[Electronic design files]
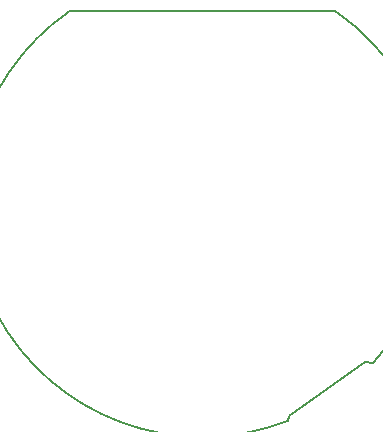
<source format=gm1>
G04 #@! TF.GenerationSoftware,KiCad,Pcbnew,no-vcs-found-d3b382c~59~ubuntu16.04.1*
G04 #@! TF.CreationDate,2017-07-29T16:39:47+01:00*
G04 #@! TF.ProjectId,m3imu,6D33696D752E6B696361645F70636200,1.0*
G04 #@! TF.SameCoordinates,Original
G04 #@! TF.FileFunction,Profile,NP*
%FSLAX46Y46*%
G04 Gerber Fmt 4.6, Leading zero omitted, Abs format (unit mm)*
G04 Created by KiCad (PCBNEW no-vcs-found-d3b382c~59~ubuntu16.04.1) date Sat Jul 29 16:39:47 2017*
%MOMM*%
%LPD*%
G01*
G04 APERTURE LIST*
%ADD10C,0.150000*%
G04 APERTURE END LIST*
D10*
X88790166Y-83700241D02*
G75*
G03X107214358Y-118419977I11209834J-16299759D01*
G01*
X107289376Y-117982705D02*
X107214358Y-118419977D01*
X114453719Y-113498890D02*
G75*
G03X111200000Y-83700000I-14453719J13498890D01*
G01*
X107289376Y-117982705D02*
X113748860Y-113400668D01*
X114450000Y-113500000D02*
X113748860Y-113400668D01*
X88790000Y-83700000D02*
X111200000Y-83700000D01*
M02*

</source>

REQUIRED WORK — The expected result is every line above containing the string "LIST".

TASK RESULT —
G04 APERTURE LIST*
G04 APERTURE END LIST*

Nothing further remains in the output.